I should probably begin this post by introducing you to the featured plant, with which I think few people are familiar, despite its being right up there with bastard toadflax and mad-dog skullcap among the plants with the best common names. The plant is enchanter’s nightshade (Circaea canadensis, a.k.a. C. lutetiana), and is actually in the evening primrose family (Onagraceae), having nothing to do with true nightshades (Solanaceae) such as tomatoes, potatoes, and eggplants. It’s such a common and unassuming plant that apparently I’ve never bothered to get a decent photo of it, but its flowers are similar to those of its close relative, dwarf enchanter’s nightshade (C. alpina):
If you look closely at the lower left flower, you can see a fuzzy green fruit beginning to form beneath it. The barely presentable photo below shows a C. canadensis plant with more mature fruits. You may recognize them as the little green burs you sometimes have to pluck from your dog (or perhaps your hairy legs).
Below this flowering raceme are a few pairs of opposite, long-petioled leaves. In the example below, two new branches are starting because some browsing mammal has munched off the raceme.
In the lower left of this photo is a leaf mine. I am pretty much perpetually scanning plants for leaf mines at this point, but I was paying special attention to enchanter’s nightshade this year because of some perplexing leaf mines that had been posted to BugGuide in 2011, from which the larvae had been pushing out all their excrement from little holes at the edges. The only known leafminer in enchanter’s nightshade is Mompha terminella (a moth), but in the example shown at the top of this page, there is plenty of excrement in the mine. I had brought the photos to the attention of Terry Harrison, whose website that is and who happens to be working on a revision of the genus Mompha. He agreed that this insect was definitely not Mompha terminella.
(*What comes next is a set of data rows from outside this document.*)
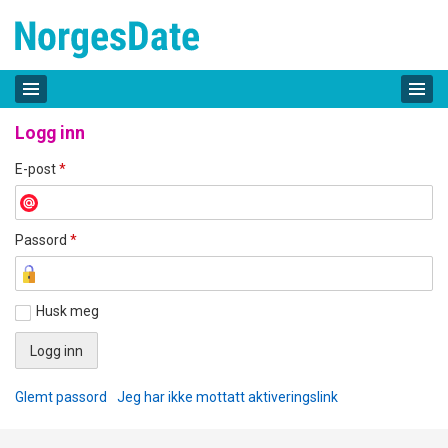
Logg inn
E-post
*
Passord
*
Husk meg
Glemt passord
Jeg har ikke mottatt aktiveringslink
Flipping over the above leaf, I found little squiggles of excrement on the underside, confirming my suspicion that I had found the mystery miner.
I collected several leaves containing these larvae, and within a few days noticed that the larvae had stopped carefully disposing of their waste. Some moved to fresh leaves, never returning to their earlier habit of pushing the excrement out. I repeated this observation with mines collected from two or three different locations. Eventually the larvae spun cocoons, and adult moths began to emerge:
They sure looked like Mompha terminella to me, and Terry confirmed this. Apparently he had never found the mines in an early enough stage to observe this behavior, and for whatever reason Annette Braun neglected to mention this unusual detail when she described the species’ life cycle in 1915. She only wrote that “the earliest mine is a narrow, threadlike, sometimes spiral, tract, which abruptly enlarges into a small blotch. Several successive blotches are formed, the last occupying almost half of one of the larger leaves.”
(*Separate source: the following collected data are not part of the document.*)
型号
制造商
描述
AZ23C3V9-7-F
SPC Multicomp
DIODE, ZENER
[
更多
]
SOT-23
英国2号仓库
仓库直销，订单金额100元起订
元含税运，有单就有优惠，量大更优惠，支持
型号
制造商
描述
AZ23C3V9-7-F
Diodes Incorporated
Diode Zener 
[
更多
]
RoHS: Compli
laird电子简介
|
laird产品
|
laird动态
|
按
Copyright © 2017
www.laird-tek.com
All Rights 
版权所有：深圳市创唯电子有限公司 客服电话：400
Of course, moths were not all that emerged in the vials containing these leaf mines. One parasitoid emerged, a braconid wasp in the subfamily Microgastrinae:
To my surprise, this leafhopper also emerged:
Scouring the leaves, I was able to find its nymphal exuviae:
Perhaps I shouldn’t have been surprised to find a leafhopper in the vial. Looking at the leaves in my first photo above, they are conspicuously speckled with pale spots from leafhoppers sucking their juices (also visible in these two close-ups). And in my photo of the underside of the mine, you can even see the leafhopper as a nymph, near the lower right corner!
I posted this leafhopper on BugGuide recently, and Chris Mallory quickly suggested it was Erythroneura (Erasmoneura) atra. Looking at the existing photos on BugGuide, I saw Andy Hamilton’s comment here, thanking Claude Pilon for the new host record: enchanter’s nightshade. Claude and I both found these leafhoppers this summer, and evidently their host plant was previously unknown. I also gather from the comments here that this species was not even known to occur in notheastern North America until some time in the past two years when Tom Murray gave Andy a specimen from Massachusetts. There is so much to be learned from just choosing a plant and taking a close look at what’s eating it.
The only other insect I can remember seeing feeding on enchanter’s nightshade is a dumpy-looking little weevil named Dietzella zimmermanni.
D. zimmermanni is associated with various plants in the evening primrose family, and the one in the photos above was actually on prairie sundrops (Oenothera pilosella) in the garden. The pair below were in fact munching holes in enchanter’s nightshade leaves.